Work task 1: In the allergy passage, which diagnostic tool is described as the most common one used?
Work task 2: From the allergy passage, reproduce the text between "People with a" and "and become visible.", inclusive, substituting "ragweed" for every "pollen".
Work task 3: Continue the allergy passage from the point where it stops.

Selected passage:
People with a family history of allergies are more prone to allergic rhinitis. Common allergens that induce symptoms are pollen, mold, pet dander, dust and grass. If pollen is the only irritant which produces a reaction, a person’s allergies may only affect him seasonally. Molds are particularly difficult to identify since they are not always visible. Often a mold is not discovered until toxic byproducts form in a moist environment and become visible.

Food allergies are more complex. Some foods and medications are relatively new to the food supply and may not be recognizable to the body, triggering the same types of reactions as a harmless natural substance does.

Researchers cannot pinpoint exactly why one person suffers with allergies and another does not, but certain conditions do seem to trigger allergies and exacerbate symptoms. An environment containing many chemicals, perfumes, cigarette smoke or fumes increases the risk factors for allergies significantly.

Diagnosis & Tests

Doctors diagnose most cases of allergic rhinitis with a simple review of symptoms. A trained medical professional can spot the correlation between a person’s environment and their symptoms especially when the reactions occur seasonally. However, a doctor may order diagnostic aids such as skin testing or blood tests.

In skin testing, the most common tool used, the medical provider injects possible allergic substances into the skin and watches for a reaction over a short period of time. If the allergies are very severe and skin testing is not advisable, lab tests such as a CBC (complete blood count) or an IgE RAST test can identify allergic responses in the blood.

[Point tracking data]

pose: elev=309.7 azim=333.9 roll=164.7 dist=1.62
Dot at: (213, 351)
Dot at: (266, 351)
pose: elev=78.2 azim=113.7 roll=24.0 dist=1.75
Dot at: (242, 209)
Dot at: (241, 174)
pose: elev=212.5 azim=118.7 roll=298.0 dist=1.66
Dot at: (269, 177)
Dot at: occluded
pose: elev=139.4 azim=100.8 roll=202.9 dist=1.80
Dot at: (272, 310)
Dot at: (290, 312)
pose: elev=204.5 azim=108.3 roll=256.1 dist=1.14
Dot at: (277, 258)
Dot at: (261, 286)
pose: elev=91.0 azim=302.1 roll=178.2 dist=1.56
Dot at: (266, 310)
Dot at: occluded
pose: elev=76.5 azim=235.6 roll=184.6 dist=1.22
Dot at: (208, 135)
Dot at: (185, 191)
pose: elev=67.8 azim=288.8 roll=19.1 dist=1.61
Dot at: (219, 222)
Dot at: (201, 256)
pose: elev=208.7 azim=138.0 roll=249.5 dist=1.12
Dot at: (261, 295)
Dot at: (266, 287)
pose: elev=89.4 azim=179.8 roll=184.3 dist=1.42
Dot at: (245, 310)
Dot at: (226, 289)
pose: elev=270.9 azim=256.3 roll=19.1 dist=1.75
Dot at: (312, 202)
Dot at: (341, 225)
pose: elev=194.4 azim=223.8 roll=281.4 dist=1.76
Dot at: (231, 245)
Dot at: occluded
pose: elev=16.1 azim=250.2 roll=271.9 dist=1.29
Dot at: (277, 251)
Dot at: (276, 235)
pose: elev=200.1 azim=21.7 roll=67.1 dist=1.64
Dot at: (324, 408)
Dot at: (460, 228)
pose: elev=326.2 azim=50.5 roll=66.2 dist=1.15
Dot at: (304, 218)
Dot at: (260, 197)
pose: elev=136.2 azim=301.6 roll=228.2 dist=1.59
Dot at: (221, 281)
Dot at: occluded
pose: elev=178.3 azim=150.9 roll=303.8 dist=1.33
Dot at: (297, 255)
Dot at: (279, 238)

Your response 1: Skin testing.

Your response 2:
People with a family history of allergies are more prone to allergic rhinitis. Common allergens that induce symptoms are ragweed, mold, pet dander, dust and grass. If ragweed is the only irritant which produces a reaction, a person’s allergies may only affect him seasonally. Molds are particularly difficult to identify since they are not always visible. Often a mold is not discovered until toxic byproducts form in a moist environment and become visible.

Your response 3:
The RAST test measures the ratio of immunoglobin E antibodies and different allergens in the blood. When concentrations are high, a person is likely allergic to those substances. If treatments are not effective or symptoms are very severe, a doctor may order additional tests such as imaging tests to check for inflammation, structural defects or even cancer. Endoscopy can find polyps in the nose which may be blocking the nasal cavity.

Treatment & Therapy

Symptom management is the main treatment for allergic rhinitis. Cleaning out the nasal passages can be effective for flushing out allergens and treating mild symptoms. More often, allergy sufferers use over-the-counter medications to reduce histamine or decrease congestion. Doctors prescribe medications for more severe allergies, but they are typically just stronger antihistamines or decongestants.

The most effective prescription symptom management is a nasal spray corticosteroid. These generally must be used preventively to work effectively. Immunotherapy is another option gaining in popularity. This is a process which reduces the allergy response over time by exposing the patient to small amounts of the allergen in pill form or by way of a shot. The aim is to help the body get used to the substance so it no longer recognizes the allergen as a foreign invader in need of attack.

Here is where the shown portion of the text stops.